→ Directions for this task
Copy the records exactly. Include every line.

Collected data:
□ □ □ □ □

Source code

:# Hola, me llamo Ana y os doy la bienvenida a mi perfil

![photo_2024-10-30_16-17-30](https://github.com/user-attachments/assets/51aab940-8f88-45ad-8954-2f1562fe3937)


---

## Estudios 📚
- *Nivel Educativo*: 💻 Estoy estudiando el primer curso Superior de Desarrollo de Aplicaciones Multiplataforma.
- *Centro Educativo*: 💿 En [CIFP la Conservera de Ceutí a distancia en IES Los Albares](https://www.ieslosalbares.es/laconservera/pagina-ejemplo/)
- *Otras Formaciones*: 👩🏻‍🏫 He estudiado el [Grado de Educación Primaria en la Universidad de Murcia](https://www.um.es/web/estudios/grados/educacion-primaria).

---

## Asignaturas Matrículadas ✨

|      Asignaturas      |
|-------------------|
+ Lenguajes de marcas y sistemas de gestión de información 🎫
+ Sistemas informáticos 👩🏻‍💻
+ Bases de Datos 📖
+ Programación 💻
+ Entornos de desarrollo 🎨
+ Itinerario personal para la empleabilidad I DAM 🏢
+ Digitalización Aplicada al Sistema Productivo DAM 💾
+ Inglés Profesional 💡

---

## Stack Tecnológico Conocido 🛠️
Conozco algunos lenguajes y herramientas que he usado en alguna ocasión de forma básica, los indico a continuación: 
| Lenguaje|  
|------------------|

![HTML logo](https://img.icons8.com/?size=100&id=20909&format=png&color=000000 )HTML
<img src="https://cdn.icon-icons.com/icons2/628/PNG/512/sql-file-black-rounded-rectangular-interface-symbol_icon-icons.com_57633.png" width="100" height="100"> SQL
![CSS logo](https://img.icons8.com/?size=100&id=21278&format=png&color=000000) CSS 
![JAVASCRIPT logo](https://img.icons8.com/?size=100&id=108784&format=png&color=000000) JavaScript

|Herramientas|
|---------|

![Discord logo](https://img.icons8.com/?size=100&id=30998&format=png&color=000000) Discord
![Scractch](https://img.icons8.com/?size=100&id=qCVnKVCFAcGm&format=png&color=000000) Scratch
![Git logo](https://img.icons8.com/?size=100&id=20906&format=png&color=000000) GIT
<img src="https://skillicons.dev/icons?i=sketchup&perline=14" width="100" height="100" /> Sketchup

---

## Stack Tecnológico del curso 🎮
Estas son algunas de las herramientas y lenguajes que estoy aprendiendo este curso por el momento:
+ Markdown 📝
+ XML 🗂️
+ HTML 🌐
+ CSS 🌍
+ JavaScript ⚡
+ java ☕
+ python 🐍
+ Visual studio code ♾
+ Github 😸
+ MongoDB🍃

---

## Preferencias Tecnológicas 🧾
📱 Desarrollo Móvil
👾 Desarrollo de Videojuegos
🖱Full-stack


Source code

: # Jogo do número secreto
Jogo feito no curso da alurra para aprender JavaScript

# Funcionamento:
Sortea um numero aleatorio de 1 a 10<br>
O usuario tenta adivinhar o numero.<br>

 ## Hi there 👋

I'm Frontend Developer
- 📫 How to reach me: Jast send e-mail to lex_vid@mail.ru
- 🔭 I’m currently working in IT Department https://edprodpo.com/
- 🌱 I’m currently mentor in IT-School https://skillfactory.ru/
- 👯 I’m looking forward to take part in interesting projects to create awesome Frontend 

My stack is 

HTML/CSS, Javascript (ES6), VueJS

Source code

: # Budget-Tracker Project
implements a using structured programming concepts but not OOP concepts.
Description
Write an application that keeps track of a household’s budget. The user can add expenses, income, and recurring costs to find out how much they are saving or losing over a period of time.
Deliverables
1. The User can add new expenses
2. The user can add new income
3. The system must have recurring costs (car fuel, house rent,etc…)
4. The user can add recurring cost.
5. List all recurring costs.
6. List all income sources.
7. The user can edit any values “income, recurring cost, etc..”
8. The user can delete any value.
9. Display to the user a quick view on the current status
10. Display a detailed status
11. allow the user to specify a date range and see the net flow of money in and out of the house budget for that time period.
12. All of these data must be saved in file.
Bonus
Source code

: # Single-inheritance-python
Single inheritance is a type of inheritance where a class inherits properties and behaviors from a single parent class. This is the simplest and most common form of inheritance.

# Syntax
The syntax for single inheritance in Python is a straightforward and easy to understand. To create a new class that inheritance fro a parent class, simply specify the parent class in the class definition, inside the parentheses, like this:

□ □ □ □ □

→ Written solution
Source code

:# Hola, me llamo Ana y os doy la bienvenida a mi perfil

![photo_2024-10-30_16-17-30](https://github.com/user-attachments/assets/51aab940-8f88-45ad-8954-2f1562fe3937)


---

## Estudios 📚
- *Nivel Educativo*: 💻 Estoy estudiando el primer curso Superior de Desarrollo de Aplicaciones Multiplataforma.
- *Centro Educativo*: 💿 En [CIFP la Conservera de Ceutí a distancia en IES Los Albares](https://www.ieslosalbares.es/laconservera/pagina-ejemplo/)
- *Otras Formaciones*: 👩🏻‍🏫 He estudiado el [Grado de Educación Primaria en la Universidad de Murcia](https://www.um.es/web/estudios/grados/educacion-primaria).

---

## Asignaturas Matrículadas ✨

|      Asignaturas      |
|-------------------|
+ Lenguajes de marcas y sistemas de gestión de información 🎫
+ Sistemas informáticos 👩🏻‍💻
+ Bases de Datos 📖
+ Programación 💻
+ Entornos de desarrollo 🎨
+ Itinerario personal para la empleabilidad I DAM 🏢
+ Digitalización Aplicada al Sistema Productivo DAM 💾
+ Inglés Profesional 💡

---

## Stack Tecnológico Conocido 🛠️
Conozco algunos lenguajes y herramientas que he usado en alguna ocasión de forma básica, los indico a continuación: 
| Lenguaje|  
|------------------|

![HTML logo](https://img.icons8.com/?size=100&id=20909&format=png&color=000000 )HTML
<img src="https://cdn.icon-icons.com/icons2/628/PNG/512/sql-file-black-rounded-rectangular-interface-symbol_icon-icons.com_57633.png" width="100" height="100"> SQL
![CSS logo](https://img.icons8.com/?size=100&id=21278&format=png&color=000000) CSS 
![JAVASCRIPT logo](https://img.icons8.com/?size=100&id=108784&format=png&color=000000) JavaScript

|Herramientas|
|---------|

![Discord logo](https://img.icons8.com/?size=100&id=30998&format=png&color=000000) Discord
![Scractch](https://img.icons8.com/?size=100&id=qCVnKVCFAcGm&format=png&color=000000) Scratch
![Git logo](https://img.icons8.com/?size=100&id=20906&format=png&color=000000) GIT
<img src="https://skillicons.dev/icons?i=sketchup&perline=14" width="100" height="100" /> Sketchup

---

## Stack Tecnológico del curso 🎮
Estas son algunas de las herramientas y lenguajes que estoy aprendiendo este curso por el momento:
+ Markdown 📝
+ XML 🗂️
+ HTML 🌐
+ CSS 🌍
+ JavaScript ⚡
+ java ☕
+ python 🐍
+ Visual studio code ♾
+ Github 😸
+ MongoDB🍃

---

## Preferencias Tecnológicas 🧾
📱 Desarrollo Móvil
👾 Desarrollo de Videojuegos
🖱Full-stack


Source code

: # Jogo do número secreto
Jogo feito no curso da alurra para aprender JavaScript

# Funcionamento:
Sortea um numero aleatorio de 1 a 10<br>
O usuario tenta adivinhar o numero.<br>

 ## Hi there 👋

I'm Frontend Developer
- 📫 How to reach me: Jast send e-mail to lex_vid@mail.ru
- 🔭 I’m currently working in IT Department https://edprodpo.com/
- 🌱 I’m currently mentor in IT-School https://skillfactory.ru/
- 👯 I’m looking forward to take part in interesting projects to create awesome Frontend 

My stack is 

HTML/CSS, Javascript (ES6), VueJS

Source code

: # Budget-Tracker Project
implements a using structured programming concepts but not OOP concepts.
Description
Write an application that keeps track of a household’s budget. The user can add expenses, income, and recurring costs to find out how much they are saving or losing over a period of time.
Deliverables
1. The User can add new expenses
2. The user can add new income
3. The system must have recurring costs (car fuel, house rent,etc…)
4. The user can add recurring cost.
5. List all recurring costs.
6. List all income sources.
7. The user can edit any values “income, recurring cost, etc..”
8. The user can delete any value.
9. Display to the user a quick view on the current status
10. Display a detailed status
11. allow the user to specify a date range and see the net flow of money in and out of the house budget for that time period.
12. All of these data must be saved in file.
Bonus
Source code

: # Single-inheritance-python
Single inheritance is a type of inheritance where a class inherits properties and behaviors from a single parent class. This is the simplest and most common form of inheritance.

# Syntax
The syntax for single inheritance in Python is a straightforward and easy to understand. To create a new class that inheritance fro a parent class, simply specify the parent class in the class definition, inside the parentheses, like this:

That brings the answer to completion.